The benefits and anti-inflammatory properties of monoclonal antibodies continue to attract the attention of pharma giants in the psoriatic arthritis market space. However, stiff competition and legal suites make entry of newer approved candidates difficult. Despite having a broad range of products to choose from, risk-benefit estimation remains challenging for practitioners. And the “treat-to-target” approach will end in the “treat-to-agreement” approach, i.e., shared-decision making. With the advent of HUMIRA biosimilars in the US and a robust psoriatic arthritis pipeline, the psoriatic arthritis treatment market seems to be nearing an inflection point.

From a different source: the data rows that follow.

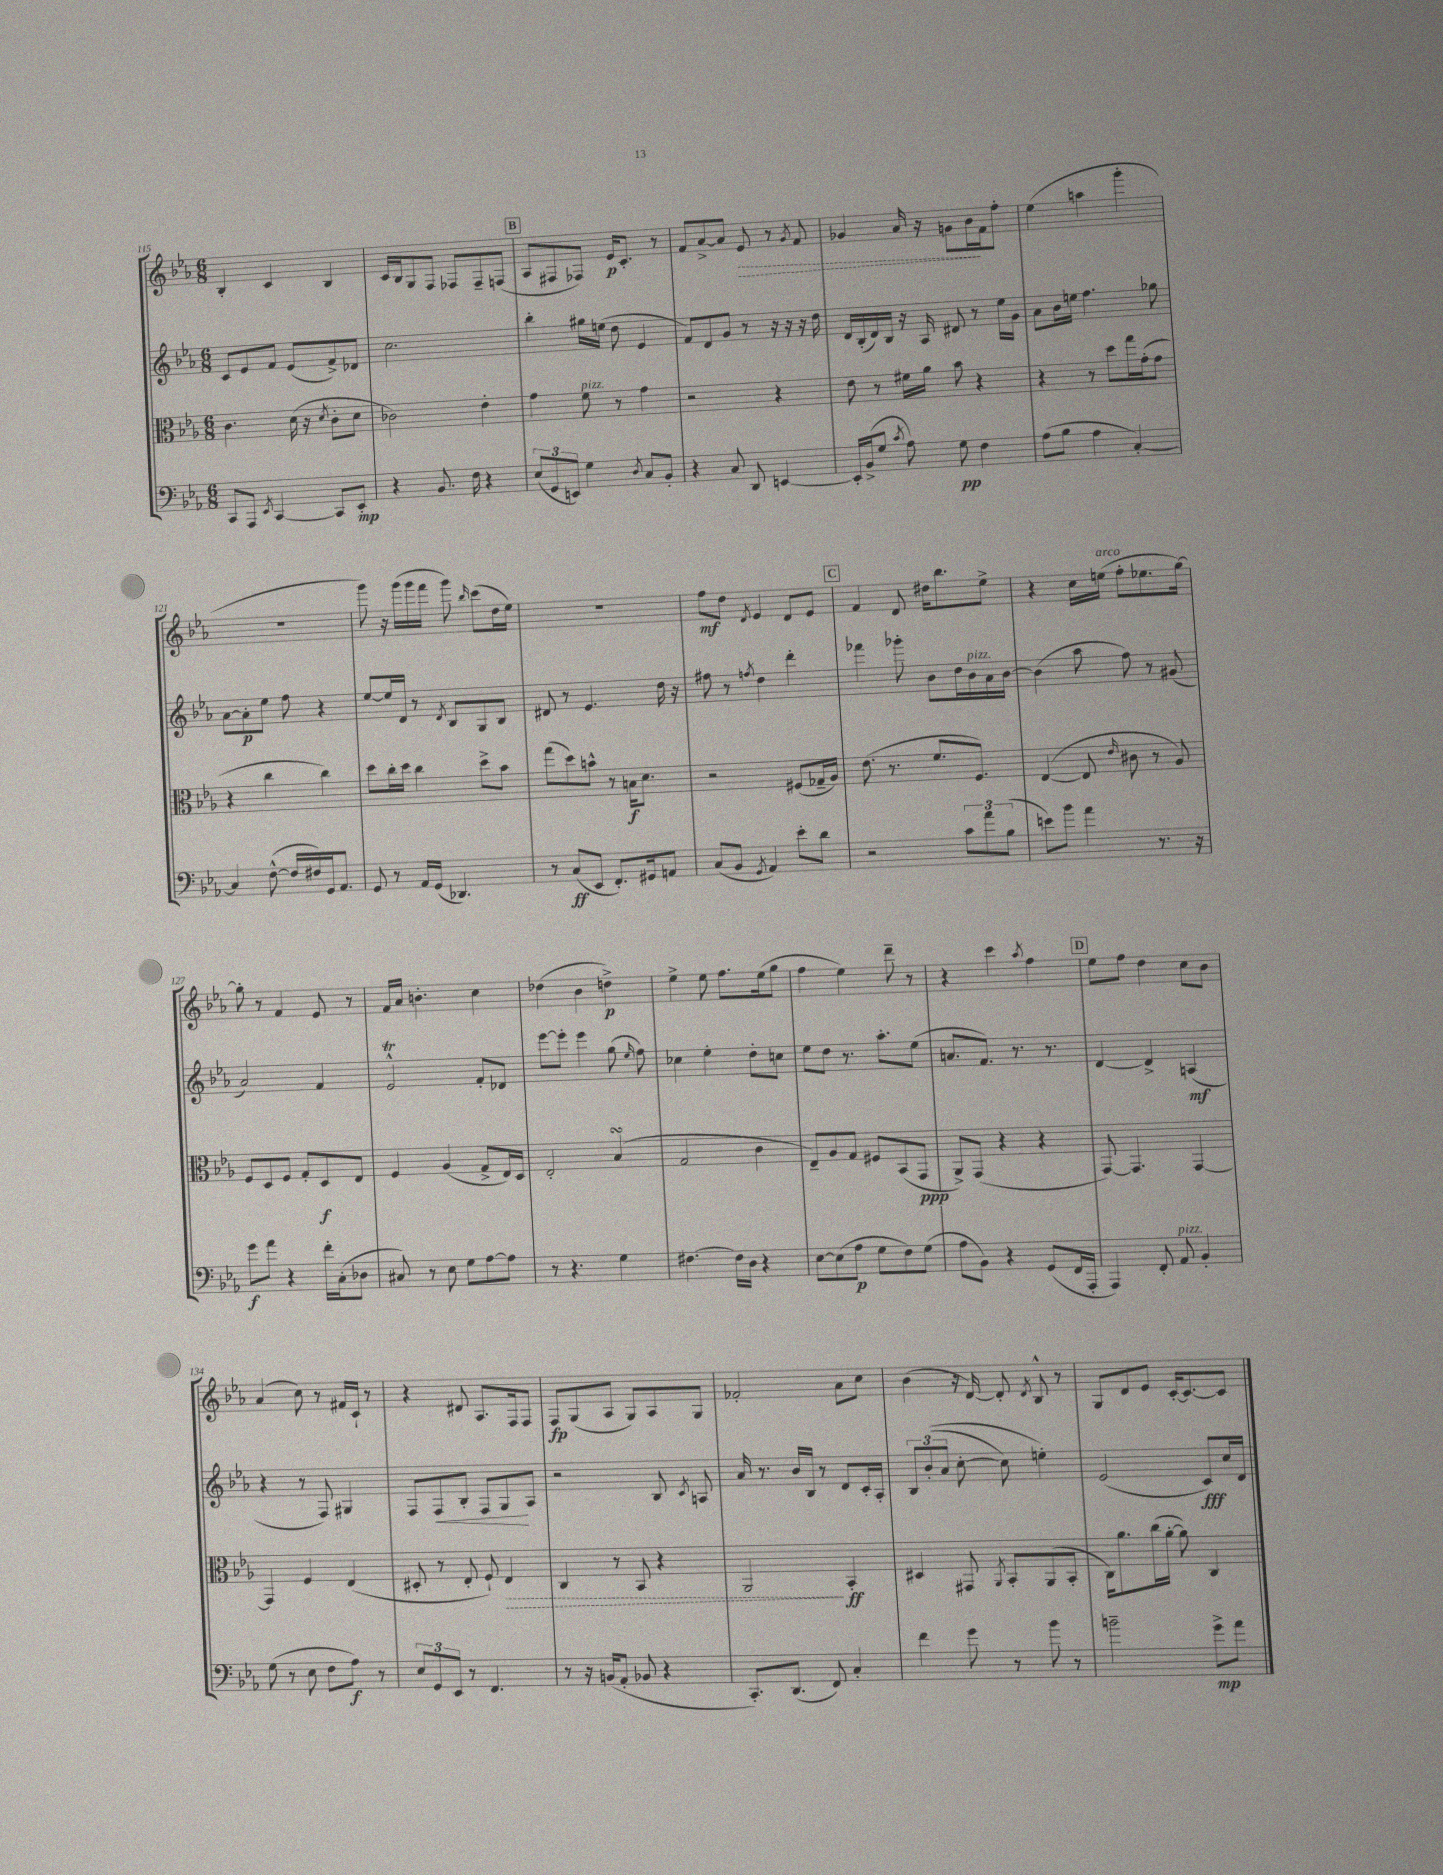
<<
\new StaffGroup <<
\new Staff = "s0" {
    \clef treble \key ees \major \numericTimeSignature \time 6/8
    \autoBeamOff bes4-. c'4 bes4 |
    c'16[ bes16 g8 f8] fes8[ fes8-- f8]( |
    \mark \markup { \box "B" } aes8[ fis8 fes8]) ees'16[\p c'8.]-. r8 |
    f'8[ aes'8~-> aes'8] \once \override Hairpin.style = #'dashed-line ees'8\> r8 \acciaccatura { g'8 } f'8 |
    ges'4 aes'16 r16 g'8[ bes'16\! f'16 f''8]-. |
    ees''4( a''4 g'''4-. |
    R2. |
    g'''8) r16 g'''16[( g'''16 f'''16] g'''8) \grace { bes''16 } c'''8[( d''16 ees''16]) |
    R2. |
    f''8[\mf d''8] \acciaccatura { d'8 } ees'4 d'8[ ees'8] |
    \mark \markup { \box "C" } f'4 d'8 dis''16[ bes''8. ees''8]-> |
    r4 c''16[ e''16]^\markup { \italic "arco" }( f''8[-. ees''8. g''16]~) |
    g''8-. r8 f'4 ees'8 r8 |
    f'16[ aes'16] b'4.-. c''4 |
    des''4( bes'4 d''4->\p) |
    ees''4-> ees''8 f''8.[ ees''16( g''8] |
    f''4 ees''4) d'''8-- r8 |
    r4 c'''4 \acciaccatura { aes''8 } f''4 |
    \mark \markup { \box "D" } ees''8[ f''8] d''4 c''8[ bes'8] |
    aes'4( c''8) r8 fis'16[ c'16]-! r8 |
    r4 dis'8 aes8.[ f16 f8] |
    f8[\fp g8( aes8] g8[) aes8 g8] |
    fes'2-. aes'8[ c''8] |
    bes'4( r16 d'16~) d'8-. \acciaccatura { d'8 } bes8-^ r8 |
    g8[ d'8 ees'8] c'16[~-. c'8.~ c'8] \bar "|." |
}
\new Staff = "s1" {
    \clef treble \key ees \major \numericTimeSignature \time 6/8
    \autoBeamOff c'8[ ees'8 f'8] ees'8[( f'8->) des'8] |
    c''2. |
    \mark \markup { \box "B" } bes''4-. gis''16[ e''16]( d''8 ees'4 |
    f'8[) d'8 g'8] r8 r16 r16 r16 d''16 |
    d'16[ bes16-.( d'16) bes16] r16 aes16 dis'8 r8 ees''16[ g'16] |
    aes'8[ bes'16 e''16] f''4. ges''8 |
    aes'8[~ aes'8-.\p ees''8] f''8 r4 |
    ees''8[~ ees''16 d'16] r8 \acciaccatura { d'8 } bes8[ g8 bes8] |
    dis'8 r8 ees'4. d''16 r16 |
    fis''8 r8 \acciaccatura { f''8 } d''4 d'''4-. |
    \mark \markup { \box "C" } fes'''4 ges'''8-. bes'8[ d''16 bes'16^\markup { \italic "pizz." } aes'16 bes'16]~ |
    bes'4( aes''8 f''8) r8 gis'8( |
    aes'2) f'4 |
    ees'2-^\trill f'8[-. des'8] |
    ees'''8[~ ees'''8]-. ees'''4 g''8( \grace { ees''16 } f''8) |
    ces''4 ees''4-. d''8[-. c''8] |
    ees''8[ d''8] r8. aes''8.[-. ees''8]( |
    a'8.[ f'8.]) r8. r8. |
    \mark \markup { \box "D" } d'4~ d'4-> a4\mf( |
    r4 r8 f8) gis4 |
    f8[ f8\< bes8]-. f8[ g8\! aes8] |
    r2 bes8 \acciaccatura { c'8 } a8 |
    aes'16 r8. bes'16[ bes16] r8 d'8[ c'16-. aes16]-. |
    \tuplet 3/2 { bes8[ bes'8-.(\( aes'8] } c''8~-. c''8) e''4-.\) |
    ees'2( c'8[\fff) c''16 d'16] \bar "|." |
}
\new Staff = "s2" {
    \clef alto \key ees \major \numericTimeSignature \time 6/8
    \autoBeamOff c'4. d'16( r16 \acciaccatura { d'8 } c'8[-. d'8] |
    ces'2) ees'4-. |
    \mark \markup { \box "B" } g'4 f'8^\markup { \italic "pizz." } r8 g'4 |
    r2 r4 |
    ees'8 r8 fis'16[ aes'16] bes'8 r4 |
    r4 r8 d''8[ g''16 g'16-.( g'8] |
    r4 c''4 c''4) |
    d''8[ c''16-. d''16] c''4 d''8[-> bes'8] |
    g''8[( d''8) b'8]-^ r8 b16[\f d'8.] |
    r2 fis8[( ges16-- aes16]) |
    \mark \markup { \box "C" } ees'8.( r8. f'8.[ f8.]) |
    ees4~( ees8 \grace { ees'16 } cis'8 r8 aes8) |
    f8[ d8 f8] g8[-. d8\f ees8] |
    f4 aes4( g8[-> ees16) d16] |
    ees2-. bes4\turn( |
    g2 c'4 |
    ees8[--) aes8 g8] fis8[ bes,8( g,8]\ppp |
    aes,8[->) g,8]( r4 r4 |
    \mark \markup { \box "D" } g,8~) g,4. g,4~ |
    g,4 f4 ees4( |
    dis8-. r8 ees8-. f8-!) \once \override Hairpin.style = #'dashed-line ees4\> |
    c4 r8 bes,8 r4 |
    aes,2\! bes,4-.\ff |
    dis4 gis,8 \acciaccatura { aes,8 } bes,8[-. aes,8( bes,8]-. |
    c16[) aes'8. c''16( aes'16]~-. aes'8) c4 \bar "|." |
}
\new Staff = "s3" {
    \clef bass \key ees \major \numericTimeSignature \time 6/8
    \autoBeamOff c,8[ aes,,8] \acciaccatura { ees,8 } c,4~ c,8[ ees,8]-.\mp |
    r4 bes,8. f16 r4 |
    \mark \markup { \box "B" } \tuplet 3/2 { ees8[( g,8 e,8]) } g4 \acciaccatura { d8 } c8[ bes,8]-. |
    r4 c8 d,8 e,4~ |
    e,16[-. bes,16->( g8] \acciaccatura { c'8 } aes8) g8\pp f4 |
    aes8[( bes8] aes4 c4~-.) |
    c4 f8~-^( f16[ fis16) g,16 aes,8.] |
    g,8 r8 aes,16[ g,16]( des,4.) |
    r8 c8[\ff( ees,8] f,8.[-.) gis,16 a,8] |
    c8[( bes,8] \acciaccatura { g,8 } aes,4) ees'8[-. d'8] |
    \mark \markup { \box "C" } r2 \tuplet 3/2 { c'8[ aes'8 bes8]( } |
    e'8[) bes'8] aes'4 r8. r16 |
    g'8[\f aes'8] r4 f'16[-. c16-.( des8] |
    cis8) r8 ees8 g8[ aes8~ aes8] |
    r8 r4. g4 |
    fis4.~ fis16[ d16] r4 |
    ees8[~ ees8( aes8]\p g8[ f8) g8]( |
    aes8[ bes,8]) r4 g,8[( f,16 aes,,16]-. |
    \mark \markup { \box "D" } aes,,4) f,8-. aes,8^\markup { \italic "pizz." } bes,4-. |
    g8( r8 ees8 f8[ aes8]\f) r8 |
    \tuplet 3/2 { ees8[ g,8 ees,8] } r8 f,4. |
    r8 r16 b,16[( aes,8]-. bes,8 r4 |
    c,8.[-.) d,8.]( f,8) c4-. |
    f'4 g'8 r8 bes'8 r8 |
    b'2-- g'8[->\mp aes'8] \bar "|." |
}
>>
>>
\layout { \context { \Score currentBarNumber = #115 } }
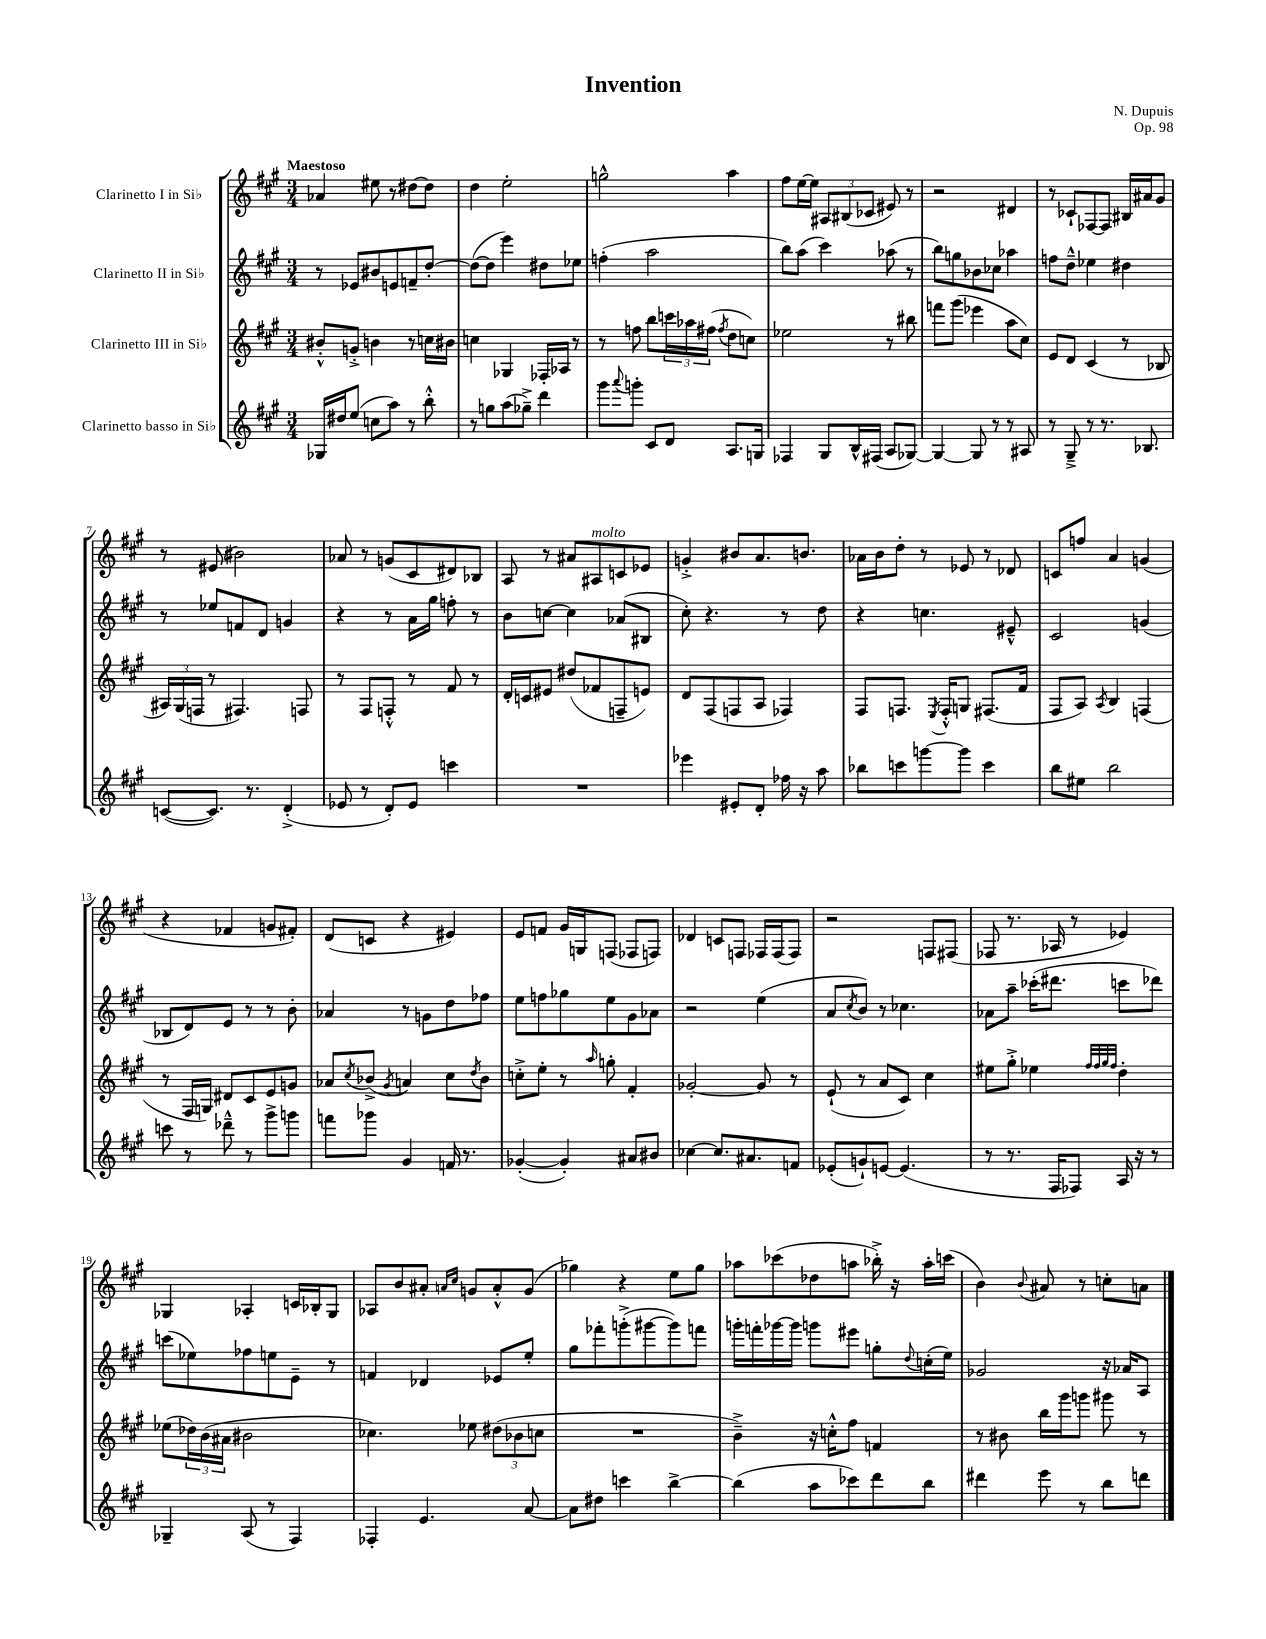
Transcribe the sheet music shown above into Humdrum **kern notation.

**kern	**kern	**kern	**kern
*staff4	*staff3	*staff2	*staff1
*clefG2	*clefG2	*clefG2	*clefG2
*k[f#c#g#]	*k[f#c#g#]	*k[f#c#g#]	*k[f#c#g#]
*M3/4	*M3/4	*M3/4	*M3/4
16G-	8b#'^^	8r	4a-
16dd#	.	.	.
(8ee	8g'^	8e-	.
8cc	4b	8b#	8ee#
8aa)	.	8e	8r
8r	8r	8f~	[8dd#
8bb'^^	16cc	[8dd'	8dd#]
.	16b#	.	.
=	=	=	=
8r	4cc	(8dd_	4dd
8gg	.	8dd]	.
(8aa	4G-	4eee)	2ee'
8gg-~^)	.	.	.
4ddd	16F-'	8dd#	.
.	16A-	.	.
.	8r	8ee-	.
=	=	=	=
8ggg#	8r	(4ff'	2gg^^
8qqaaa	.	.	.
8ggg'	8ff	.	.
8c#	8bb	2aa	.
8d	24ccc	.	.
.	24aa-	.	.
.	(24ff#	.	.
.	8qff#	.	.
8.A	8dd	.	4aa
.	8cc)	.	.
16G	.	.	.
=	=	=	=
4F-	2ee-	8bb)	8ff#
.	.	(8aa	[16ee
.	.	.	16ee]
8G#	.	4ccc#)	12A#
.	.	.	(12B#
16B^^	.	.	.
.	.	.	12c-
(16F#	.	.	.
8A	8r	(8aa-	8e#)
[8G-)	8bb#	8r	8r
=	=	=	=
4G-_	8fff	8bb)	2r
.	(8ggg#	8gg	.
8G-]	4eee-	8b-	.
8r	.	8cc-	.
8r	8aa	4aa-	4d#
8A#	8cc#)	.	.
=	=	=	=
8r	8e	8ff	8r
8G#~^	8d	8dd~^^	8c-`
8r	(4c#	4ee-	[8F-
8.r	.	.	8F-]
.	8r	4dd#	16B#
8.B-	.	.	16a#
.	8B-	.	8g#
=	=	=	=
([8c	24A#)	8r	8r
.	(24G#	.	.
.	24F	.	.
8.c])	8r	8ee-	(8e#
.	4.F#)	8f	2b#)
8.r	.	.	.
.	.	8d	.
(4d'^	.	4g	.
.	8F	.	.
=	=	=	=
8e-	8r	4r	8a-
8r	8F#	.	8r
8d')	8F'^^	8r	(8g
8e-	8r	16a	8c#
.	.	16gg#	.
4ccc	8f#	8ff'	8d#)
.	8r	8r	8B-
=	=	=	=
2.r	16d'	8b	8A
.	16c	.	.
.	8e#	[8cc	8r
.	(8dd#	4cc]	8a#
.	8f-	.	8A#
.	8F~	(8a-	8c
.	8e)	8B#	8e-
=	=	=	=
4eee-	8d	8cc#')	4g'^
.	(8F#	4.r	.
8e#'	8F	.	8b#
8d'	8A	.	8.a
16ff-	4F-)	8r	.
16r	.	.	8.b
8aa	.	8dd	.
=	=	=	=
8bb-	8F#	4r	16a-
.	.	.	16b
8ccc	8.F	.	8dd'
[8ggg	.	4.cc	8r
.	8qE	.	.
.	16F'^^	.	.
8ggg]	8G	.	8e-
4ccc	(8.F#	.	8r
.	.	8e#~^^	8d-
.	16f#	.	.
=	=	=	=
8bb	8F#	2c#	8c
8ee#	8A)	.	8ff
.	8qA	.	.
2bb	4B	.	4a
.	(4F	(4g	(4g
=	=	=	=
8ccc	8r	8B-	4r
8r	16F#	8d)	.
.	16G)	.	.
8ddd-~^^	8d#	8e	4f-
8r	8c#	8r	.
8ggg#^	8e	8r	8g
8ggg	8g	8b'	8f#')
=	=	=	=
8fff	8a-	4a-	(8d
.	8qcc#	.	.
8ggg-	(8b-^	.	8c
.	8qg#	.	.
4g#	4a)	8r	4r
.	.	8g	.
16f	8cc#	8dd	4e#)
8.r	.	.	.
.	8qdd	.	.
.	8b-	8ff-	.
=	=	=	=
([4g-'	8cc'^	8ee	8e
.	8ee'	8ff	8f
4g-'])	8r	8gg-	16g#
.	.	.	16G
.	16qqaa	.	.
.	8gg'	8ee	(8F
8a#	4f#'	8g#	8F-
8b#	.	8a-	8F)
=	=	=	=
[4cc-	[2g-'	2r	4d-
8.cc-]	.	.	8c
.	.	.	8F
8.a#	.	.	.
.	8g-]	(4ee	16F-
.	.	.	(16F-
8f	8r	.	8F-)
=	=	=	=
(8e-'	(8e`	8a	2r
.	.	8qcc#	.
8g`)	8r	8b)	.
[8e	8a	8r	.
(4.e]	8c#)	4.cc-	.
.	4cc#	.	8F
.	.	.	(8F#
=	=	=	=
8r	8ee#	8a-	8F-
8.r	8gg#'^	8aa~	8.r
.	4ee-	(16ccc-'	.
16F#	.	8.ddd#	16A-
8F-)	.	.	8r
.	32qqff#	.	.
.	32qqff#	.	.
.	32qqgg#	.	.
.	32qqff#	.	.
16A	4dd'	8ccc	4e-)
16r	.	.	.
8r	.	8ddd-)	.
=	=	=	=
4G-~	(8ee-	(8ccc	4G-
.	24dd-)	8ee-)	.
.	(24b	.	.
.	24a#	.	.
(8A	2b#	8ff-	4A-'
8r	.	8ee	.
4F#)	.	8e~	16c
.	.	.	16B-'
.	.	8r	8G-
=	=	=	=
4F-'	4.cc-)	4f	8A-
.	.	.	8b
4.e	.	4d-	8a#'
.	.	.	16qqa
.	.	.	16qqcc#
.	8ee-	.	8g
.	(12dd#	8e-	8a'^^
.	12b-	.	.
[8a	.	8ee'	(8g
.	12cc	.	.
=	=	=	=
8a]	2.r	8gg#	4gg-)
8dd#	.	8fff-'	.
4ccc	.	(8ggg'^	4r
.	.	[8ggg#	.
[4bb^	.	8ggg#])	8ee
.	.	8fff	8gg-
=	=	=	=
(4bb]	4b~^)	16ggg'	8aa-
.	.	16fff'	.
.	.	[16ggg-	(8ccc-
.	.	16ggg-]	.
8aa	16r	8ggg	8dd-
.	16cc'^^	.	.
8ccc-)	8ff#	8eee#	8aa
8ddd	4f	8gg'	16bb-'^)
.	.	.	16r
.	.	8qqdd	.
8bb	.	(16cc'	16aa'
.	.	16ee)	(16ccc
=	=	=	=
4ddd#	8r	2g-	4b)
.	8b#	.	.
.	.	.	8qqb
8eee	16bb	.	8a#
.	16ggg#	.	.
8r	8ggg	.	8r
8bb	8ggg#	16r	8cc'
.	.	16a-	.
8ddd	8r	8A	8a
==	==	==	==
*-	*-	*-	*-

Psoriatic arthritis (PsA) is a debilitating disease requiring targeted treatment with frequent monitoring and follow-up care. Once considered a mild disease, it is now an aggressive disease with significant morbidity and poor quality of life among patients.
PsA is associated with variable and unpredictable clinical courses, ranging from mild and non-destructive to erosive and deforming arthritis. Besides, psoriatic arthritis causes and pathogenesis are not completely understood as it involves a complex interaction between genetic and environmental factors resulting in immune-mediated inflammation involving the skin and joints and may involve other organs.
Psoriatic arthritis can cause a variety of symptoms all over the body. People frequently experience two or more of these psoriatic arthritis symptoms, ranging from mild to severe. The common psoriatic arthritis symptoms include joint pain, joint stiffness, and swelling in one or two joints.
As there is no specific test to diagnose psoriatic arthritis, your doctor will make a psoriatic arthritis diagnosis based on the symptoms and a physical examination.
HUMIRA (adalimumab) is a drug used to treat the pain and swelling caused by certain types of arthritis (such as rheumatoid, psoriatic, juvenile idiopathic, and ankylosing spondylitis). This psoriatic arthritis medication is also used to treat some skin conditions (such as plaque-type psoriasis and hidradenitis suppurativa).
Amjevita (Amgen), Hadlima (Organon), Cyltezo (Boehringer Ingelheim), Yusimry (Coherus), Hulio (Viatris), Hyrimoz (Sandoz), and Abrilada (Pfizer) are some of the HUMIRA biosimilars approved by the FDA.